How do lithium-air batteries work? Lithium-air batteries electrochemically couple a lithium anode to oxygen derived from atmosphere. Their biggest advantage is their cathode is a carbon-based air cathode instead of the heavy conventional compounds found in lithium-ion batteries. This culminates in higher energy density because cathode is lighter and oxygen is available in surroundings.

Yang, along with some of the students and visiting professor Hubert Gasteiger are catching up with those electrodes that have gold and platinum working as catalysts. Gold or platinum electrodes exhibit a higher level of activity that naturally leads to higher efficiency. This work may open wider avenues for experimenting with other metals or metallic oxides that are cheaper than gold and platinum.

If we study the chemical properties of lithium we can learn that in metallic form, lithium is highly reactive in the presence of even a tiny fraction of water. But this will not cause any safety issue because in current lithium-ion batteries, carbon-based materials are used for the negative electrode. Shao-Horn explains that the same battery principle can be applied without using metallic lithium. They can choose graphite or some other more stable negative electrode materials leading to a safer system.
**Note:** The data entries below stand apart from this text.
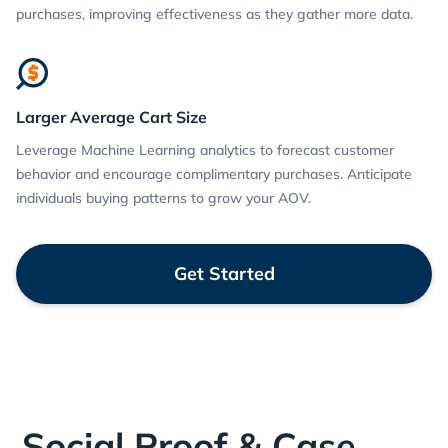
purchases, improving effectiveness as they gather more data.
Larger Average Cart Size
Leverage Machine Learning analytics to forecast customer
behavior and encourage complimentary purchases. Anticipate
individuals buying patterns to grow your AOV.
Get Started
Social Proof & Case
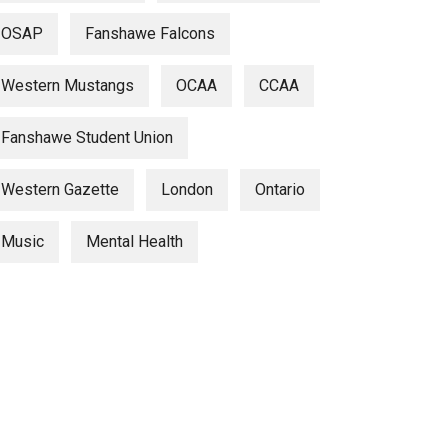
OSAP
Fanshawe Falcons
Western Mustangs
OCAA
CCAA
Fanshawe Student Union
Western Gazette
London
Ontario
Music
Mental Health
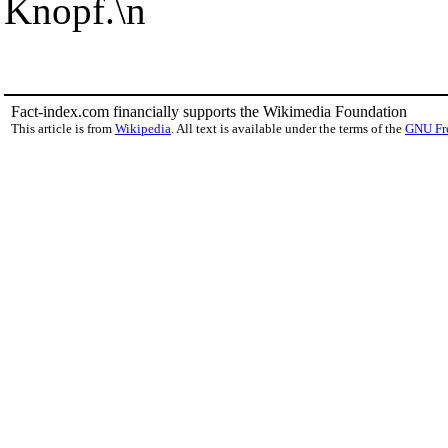
Knopf.\n
Fact-index.com financially supports the Wikimedia Foundation
This article is from
Wikipedia
. All text is available under the terms of the
GNU Fr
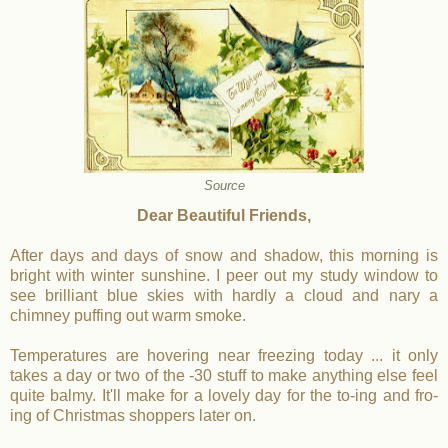
Source
Dear Beautiful Friends,
After days and days of snow and shadow, this morning is
bright with winter sunshine. I peer out my study window to
see brilliant blue skies with hardly a cloud and nary a
chimney puffing out warm smoke.
Temperatures are hovering near freezing today ... it only
takes a day or two of the -30 stuff to make anything else feel
quite balmy. It'll make for a lovely day for the to-ing and fro-
ing of Christmas shoppers later on.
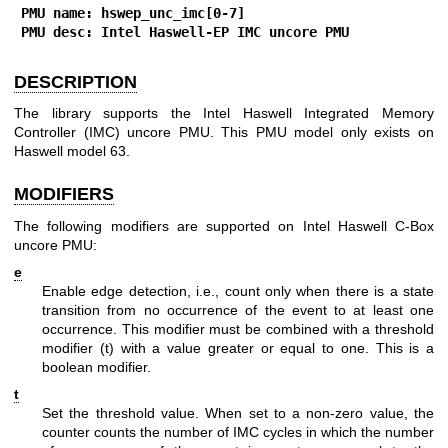
PMU name: hswep_unc_imc[0-7]
PMU desc: Intel Haswell-EP IMC uncore PMU
DESCRIPTION
The library supports the Intel Haswell Integrated Memory
Controller (IMC) uncore PMU. This PMU model only exists on
Haswell model 63.
MODIFIERS
The following modifiers are supported on Intel Haswell C-Box
uncore PMU:
e
Enable edge detection, i.e., count only when there is a state
transition from no occurrence of the event to at least one
occurrence. This modifier must be combined with a threshold
modifier (t) with a value greater or equal to one. This is a
boolean modifier.
t
Set the threshold value. When set to a non-zero value, the
counter counts the number of IMC cycles in which the number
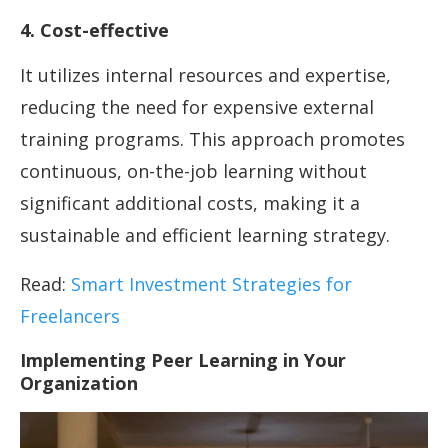
4. Cost-effective
It utilizes internal resources and expertise,
reducing the need for expensive external
training programs. This approach promotes
continuous, on-the-job learning without
significant additional costs, making it a
sustainable and efficient learning strategy.
Read:
Smart Investment Strategies for
Freelancers
Implementing Peer Learning in Your
Organization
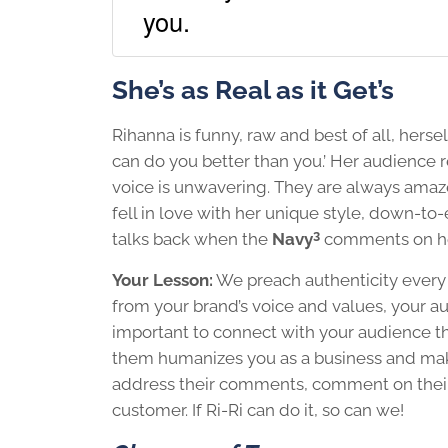
you.
She’s as Real as it Get’s
Rihanna is funny, raw and best of all, hersel
can do you better than you.’ Her audience r
voice is unwavering. They are always amaz
fell in love with her unique style, down-to-
3
talks back when the
Navy
comments on he
Your Lesson:
We preach authenticity every c
from your brand’s voice and values, your aud
important to connect with your audience thr
them humanizes you as a business and make
address their comments, comment on their p
customer. If Ri-Ri can do it, so can we!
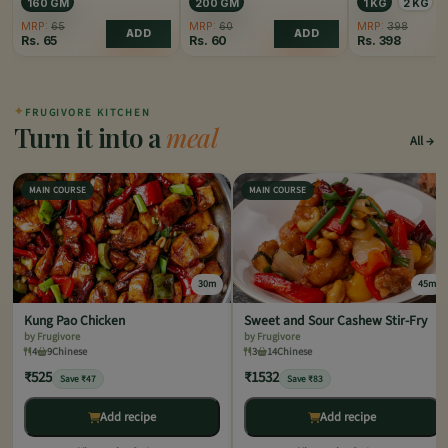
160 GM
200 GM
1 KG
2 KG
MRP:
65
MRP:
60
MRP:
398
ADD
ADD
Rs.
65
Rs.
60
Rs.
398
✦
FRUGIVORE KITCHEN
Turn it into a
meal
All
MAIN COURSE
MAIN COURSE
30m
45m
Kung Pao Chicken
Sweet and Sour Cashew Stir-Fry
by Frugivore
by Frugivore
4
9
Chinese
3
14
Chinese
₹525
₹1532
Save ₹47
Save ₹83
Add recipe
Add recipe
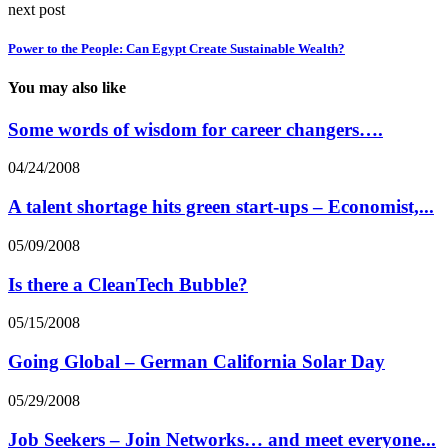
next post
Power to the People: Can Egypt Create Sustainable Wealth?
You may also like
Some words of wisdom for career changers….
04/24/2008
A talent shortage hits green start-ups – Economist,...
05/09/2008
Is there a CleanTech Bubble?
05/15/2008
Going Global – German California Solar Day
05/29/2008
Job Seekers – Join Networks… and meet everyone...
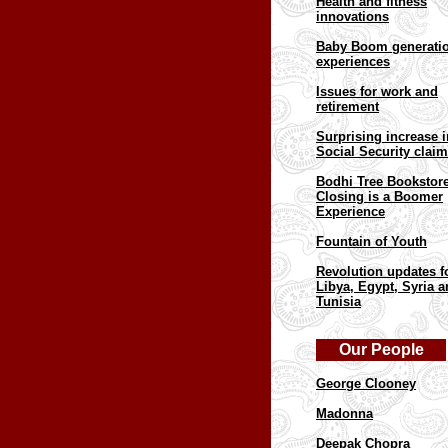
Health and fitness
innovations
Baby Boom generati
experiences
Issues for work and
retirement
Surprising increase i
Social Security clai
Bodhi Tree Bookstor
Closing is a Boomer
Experience
Fountain of Youth
Revolution updates f
Libya, Egypt, Syria 
Tunisia
Our People
George Clooney
Madonna
Deepak Chopra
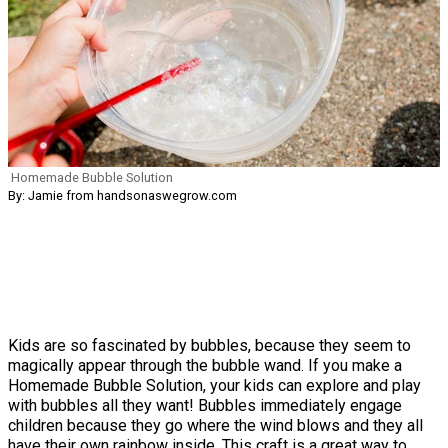
Homemade Bubble Solution
By: Jamie from handsonaswegrow.com
Kids are so fascinated by bubbles, because they seem to
magically appear through the bubble wand. If you make a
Homemade Bubble Solution, your kids can explore and play
with bubbles all they want! Bubbles immediately engage
children because they go where the wind blows and they all
have their own rainbow inside. This craft is a great way to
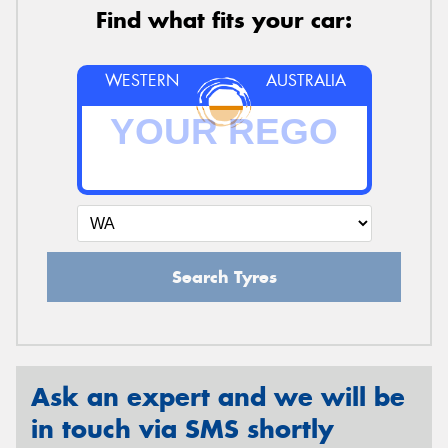
Find what fits your car:
WESTERN
AUSTRALIA
Search Tyres
Ask an expert and we will be
in touch via SMS shortly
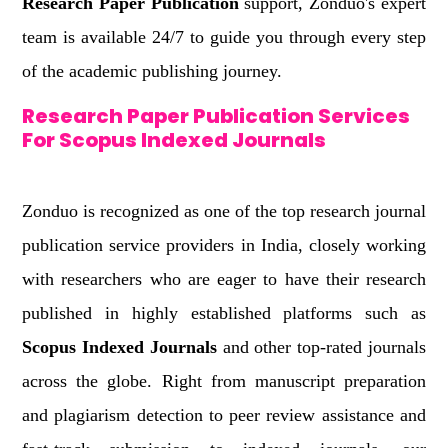
Research Paper Publication
support, Zonduo's expert
team is available 24/7 to guide you through every step
of the academic publishing journey.
Research Paper Publication Services
For Scopus Indexed Journals
Zonduo is recognized as one of the top research journal
publication service providers in India, closely working
with researchers who are eager to have their research
published in highly established platforms such as
Scopus Indexed Journals
and other top-rated journals
across the globe. Right from manuscript preparation
and plagiarism detection to peer review assistance and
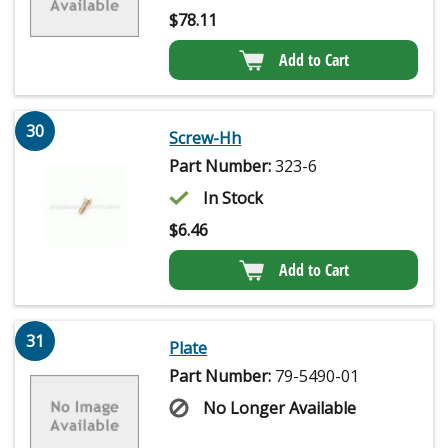
$
78.11
Add to Cart
30
Screw-Hh
Part Number:
323-6
In Stock
$
6.46
Add to Cart
31
Plate
Part Number:
79-5490-01
No Longer Available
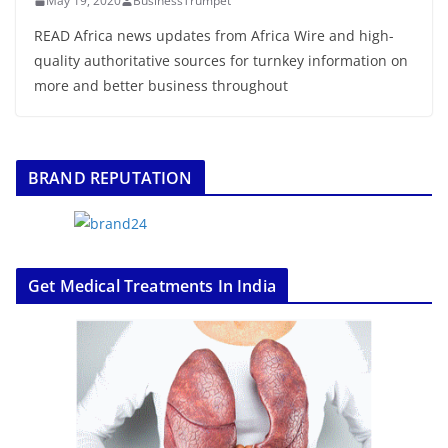
May 19, 2020
BusinessTrumpet
READ Africa news updates from Africa Wire and high-
quality authoritative sources for turnkey information on
more and better business throughout
BRAND REPUTATION
Get Medical Treatments In India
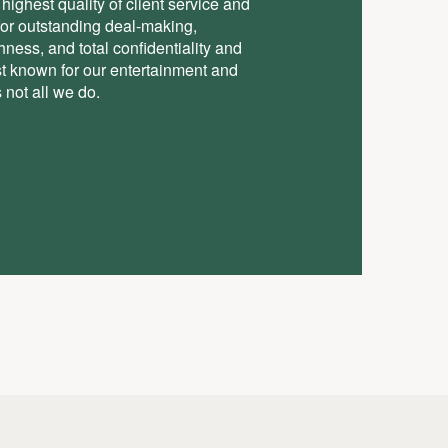
highest quality of client service and
for outstanding deal-making,
ess, and total conﬁdentiality and
st known for our entertainment and
 not all we do.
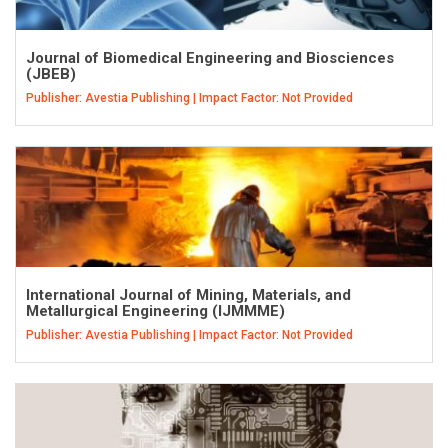
Journal of Biomedical Engineering and Biosciences
(JBEB)
Publisher: Avestia Publishing | Impact Factor: Not Provided
International Journal of Mining, Materials, and
Metallurgical Engineering (IJMMME)
Publisher: Avestia Publishing | Impact Factor: Not Provided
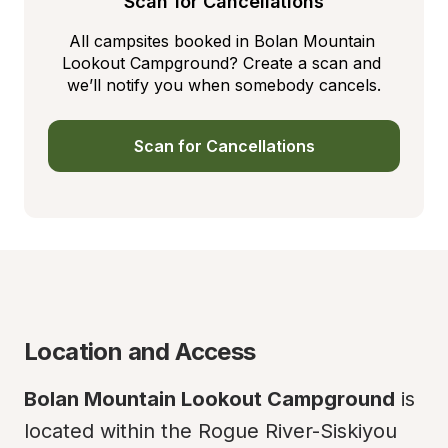
Scan for Cancellations
All campsites booked in Bolan Mountain 
Lookout Campground? Create a scan and 
we’ll notify you when somebody cancels.
Scan for Cancellations
Location and Access
Bolan Mountain Lookout Campground
 is 
located within the Rogue River-Siskiyou 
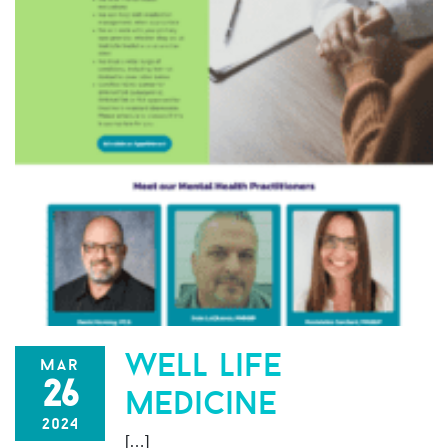
well life
mar
26
medicine
2024
[…]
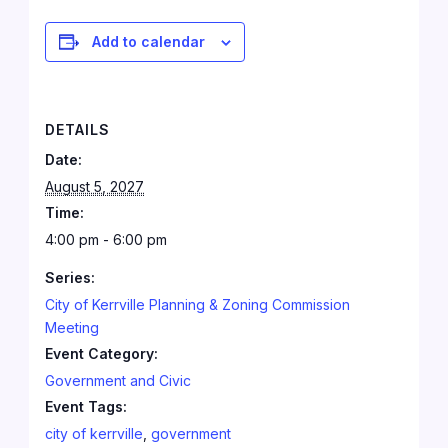
Add to calendar
DETAILS
Date:
August 5, 2027
Time:
4:00 pm - 6:00 pm
Series:
City of Kerrville Planning & Zoning Commission
Meeting
Event Category:
Government and Civic
Event Tags:
city of kerrville
,
government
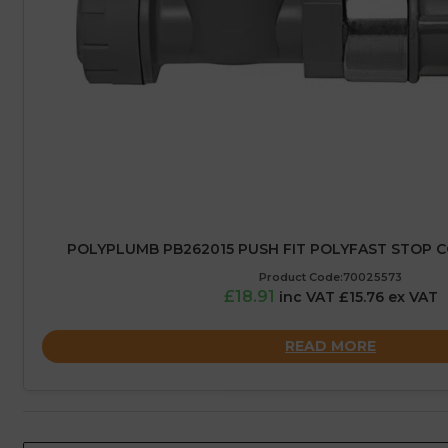
POLYPLUMB PB262015 PUSH FIT POLYFAST STOP C
Product Code:70025573
£18.91
inc VAT £15.76 ex VAT
READ MORE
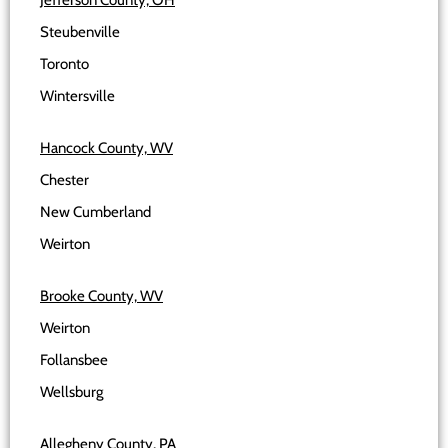
Jefferson County, OH
Steubenville
Toronto
Wintersville
Hancock County, WV
Chester
New Cumberland
Weirton
Brooke County, WV
Weirton
Follansbee
Wellsburg
Allegheny County, PA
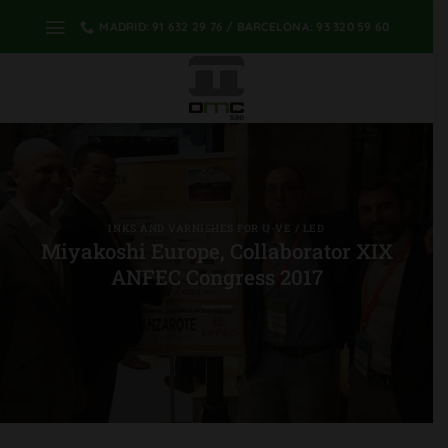
Skip
MADRID: 91 632 29 76 / BARCELONA: 93 320 59 60
to
content
INKS AND VARNISHES FOR U-VE / LED
Miyakoshi Europe, Collaborator XIX
ANFEC Congress 2017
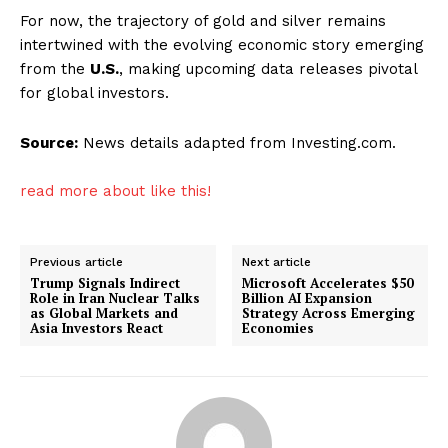
For now, the trajectory of gold and silver remains
intertwined with the evolving economic story emerging
from the
U.S.
, making upcoming data releases pivotal
for global investors.
Source:
News details adapted from Investing.com.
read more about like this!
Previous article
Next article
Trump Signals Indirect
Microsoft Accelerates $50
Role in Iran Nuclear Talks
Billion AI Expansion
as Global Markets and
Strategy Across Emerging
Asia Investors React
Economies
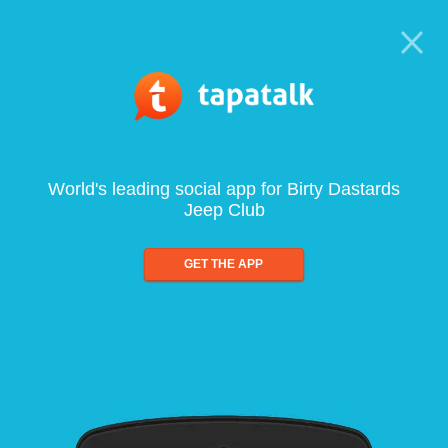
World's leading social app for Birty Dastards
Jeep Club
GET THE APP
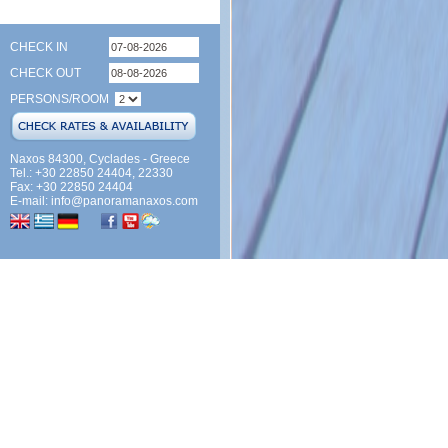
CHECK IN
CHECK OUT
PERSONS/ROOM
Naxos 84300, Cyclades - Greece
Tel.: +30 22850 24404, 22330
Fax: +30 22850 24404
E-mail:
info@panoramanaxos.com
Doctoral student Yi-Chun Lu who is lead author of the paper, elaborates further. She explains that this team has devised a technique for analysing the activity of different catalysts in the batteries. They can look into a variety of possible materials as catalysts. She says, “Such research could allow us to identify the physical parameters that govern the catalyst activity. Ultimately, we will be able to predict the catalyst behaviours.” Now researchers at MIT have made a breakthrough that would help the commercial development of lightweight rechargeable batteries.